Compulsion is the endgame
By Jen Chaney
Friday, May 13, 2011
In “Queen to Play,” a subtle, absorbing film that features Kevin Kline in his first French-speaking role, the only thing that happens, really, is that a hard-working, soft-spoken woman learns to play chess. Seriously. That’s it.
Because this “Queen” arrives in Washington at the start of the summer movie season, nearly two years after its initial release in France, that narrative simplicity has a certain appeal. At a time when most pictures are all CGI’d up and Imaxed out, there’s something particularly enjoyable about settling into a film whose pleasures reside in quiet moments, understated performances and the reading of subtitles.
“Queen to Play,” originally titled “Joueuse” in French, or “Player,” introduces us to Helene (Sandrine Bonnaire), a housecleaner who radiates the kind of effortless luminosity that only maids in French movies possess. Helene lives with her husband and teenage daughter on the island of Corsica, a gorgeous retreat in the middle of the Mediterranean Sea that is so idyllic, its landscapes are almost certainly featured in your cubicle mate’s screensaver.
Helene’s surroundings may be dreamy, but her day-to-day is decidedly not; any ambitions she once had appear to have been tucked away beneath the sheets of the beds she makes with ultra-crisp efficiency.

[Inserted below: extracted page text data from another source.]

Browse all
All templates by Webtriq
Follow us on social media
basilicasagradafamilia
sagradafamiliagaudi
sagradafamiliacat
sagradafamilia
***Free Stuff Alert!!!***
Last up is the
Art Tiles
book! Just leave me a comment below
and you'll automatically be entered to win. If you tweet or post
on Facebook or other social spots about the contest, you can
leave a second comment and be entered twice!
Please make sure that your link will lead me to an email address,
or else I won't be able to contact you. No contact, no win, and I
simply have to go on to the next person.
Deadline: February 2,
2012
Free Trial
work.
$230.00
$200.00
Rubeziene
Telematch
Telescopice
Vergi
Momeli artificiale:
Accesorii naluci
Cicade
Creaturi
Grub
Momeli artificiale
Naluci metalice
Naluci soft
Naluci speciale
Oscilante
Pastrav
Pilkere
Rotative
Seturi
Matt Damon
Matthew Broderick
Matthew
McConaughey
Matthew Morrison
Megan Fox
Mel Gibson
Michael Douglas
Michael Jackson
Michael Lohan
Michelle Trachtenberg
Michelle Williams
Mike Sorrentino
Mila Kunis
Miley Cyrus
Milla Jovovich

That changes one day when — while tidying a room at the seaside inn where she works — Helene witnesses a game of chess between a hotel guest and his girlfriend (Jennifer Beals, in a largely dialogue-less cameo). As the woman luxuriates in a silk slip, fingers the tendrils of her brunette mane and contemplates her next move, chess looks like the most stimulating, sexiest of pursuits. Suddenly, that which is stimulating and sexy is of enormous interest to Helene.
In short order, our heroine is teaching herself the rules of the game and becoming so chess-obsessed that everywhere she looks — at the crumbs on a checkered table cloth, or the black and white tiles of a floor that begs to be mopped — she sees the opportunity to advance another rook or bishop. When it becomes clear that her solo tutorial sessions with an electronic chess board aren’t elevating her skills quickly enough, she seeks the assistance of Dr. Kroger (Kline), the ailing, reclusive widower whose home she regularly cleans. That relationship — which slowly morphs from board game mentorship to genuine friendship, inevitably sparking town gossip about a budding romance — ultimately becomes the engaging core of “Queen to Play.”

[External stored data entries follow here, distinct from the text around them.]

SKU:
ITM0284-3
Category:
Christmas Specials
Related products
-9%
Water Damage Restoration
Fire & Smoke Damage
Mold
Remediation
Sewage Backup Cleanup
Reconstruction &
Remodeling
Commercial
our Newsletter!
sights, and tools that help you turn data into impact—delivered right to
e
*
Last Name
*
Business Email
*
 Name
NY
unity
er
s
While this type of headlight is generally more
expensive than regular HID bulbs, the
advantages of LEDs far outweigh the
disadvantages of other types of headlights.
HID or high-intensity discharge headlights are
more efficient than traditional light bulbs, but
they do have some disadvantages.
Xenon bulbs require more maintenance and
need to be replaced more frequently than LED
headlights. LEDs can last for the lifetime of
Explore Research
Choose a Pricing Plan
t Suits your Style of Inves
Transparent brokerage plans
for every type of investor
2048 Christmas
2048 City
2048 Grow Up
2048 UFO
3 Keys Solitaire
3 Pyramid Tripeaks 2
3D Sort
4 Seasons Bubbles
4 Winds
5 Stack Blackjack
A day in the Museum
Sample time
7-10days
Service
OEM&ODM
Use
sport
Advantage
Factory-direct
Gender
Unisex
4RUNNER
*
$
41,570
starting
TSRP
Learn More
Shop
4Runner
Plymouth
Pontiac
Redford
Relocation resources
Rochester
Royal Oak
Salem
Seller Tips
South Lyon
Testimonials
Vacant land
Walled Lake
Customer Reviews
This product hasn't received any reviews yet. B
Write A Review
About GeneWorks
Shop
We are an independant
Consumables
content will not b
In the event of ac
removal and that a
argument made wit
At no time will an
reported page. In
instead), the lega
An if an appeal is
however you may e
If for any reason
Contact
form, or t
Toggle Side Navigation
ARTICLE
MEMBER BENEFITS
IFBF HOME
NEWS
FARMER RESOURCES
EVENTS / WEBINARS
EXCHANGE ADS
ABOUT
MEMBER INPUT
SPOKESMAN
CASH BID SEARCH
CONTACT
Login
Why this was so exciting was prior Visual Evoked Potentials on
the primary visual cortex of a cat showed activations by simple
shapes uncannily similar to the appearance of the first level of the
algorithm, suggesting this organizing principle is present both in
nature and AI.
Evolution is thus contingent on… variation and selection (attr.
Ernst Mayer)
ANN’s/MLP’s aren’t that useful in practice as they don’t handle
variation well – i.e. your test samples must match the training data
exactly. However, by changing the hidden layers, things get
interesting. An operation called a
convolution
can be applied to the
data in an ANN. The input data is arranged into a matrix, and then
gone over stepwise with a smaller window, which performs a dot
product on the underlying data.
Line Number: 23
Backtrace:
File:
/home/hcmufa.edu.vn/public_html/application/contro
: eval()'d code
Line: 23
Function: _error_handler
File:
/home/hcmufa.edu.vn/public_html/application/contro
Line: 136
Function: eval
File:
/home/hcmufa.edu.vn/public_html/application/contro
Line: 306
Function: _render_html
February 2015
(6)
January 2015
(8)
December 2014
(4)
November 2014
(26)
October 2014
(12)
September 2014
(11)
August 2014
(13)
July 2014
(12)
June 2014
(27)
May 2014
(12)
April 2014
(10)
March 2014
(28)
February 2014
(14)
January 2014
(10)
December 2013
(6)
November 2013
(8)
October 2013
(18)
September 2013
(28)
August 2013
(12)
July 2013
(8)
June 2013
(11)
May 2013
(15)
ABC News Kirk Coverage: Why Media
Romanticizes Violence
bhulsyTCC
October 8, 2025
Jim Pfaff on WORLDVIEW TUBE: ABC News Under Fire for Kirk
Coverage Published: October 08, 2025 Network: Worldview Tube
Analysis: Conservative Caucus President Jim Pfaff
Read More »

Kline convincingly travels from gruff to gentle in his role as a widowed intellectual who finds in Helene the opportunity to compensate for the support he failed to offer his artistically gifted wife. Any trace of the hyper-comic actor Americans know best from films like “A Fish Called Wanda” and “In and Out” disappears entirely behind Kroger’s scruffy beard, convincing expatriate’s French accent and subdued demeanor.
As solid as Kline’s performance is, though, this is really Bonnaire’s movie. As a woman whose hold on her emotions is as tight as her carefully twisted chignons, the veteran French actress manages to convey a range of feeling — yearning, frustration, triumph — with little more than the furrow of a brow and the quick flicker of a dimple. Helene does not fully understand the reasons for her sudden checkmate compulsion, but she’s still able to persuade us to root for her. Even more astonishingly, she succeeds in making chess both accessible and exciting, even for those whose knowledge of the game is based largely on our memories of “Through the Looking Glass.”
“The most powerful piece is the queen,” Helene’s daughter Lisa (Alexandra Gentil) reminds her during a moment of mother-child bonding. The teenager is referring to chess, of course. But by the end of this film, it’s clear who the queen really is and that she indeed owns an inner strength that might even make a summer blockbuster superhero a little envious.
Contains some strong sexuality and occasional language.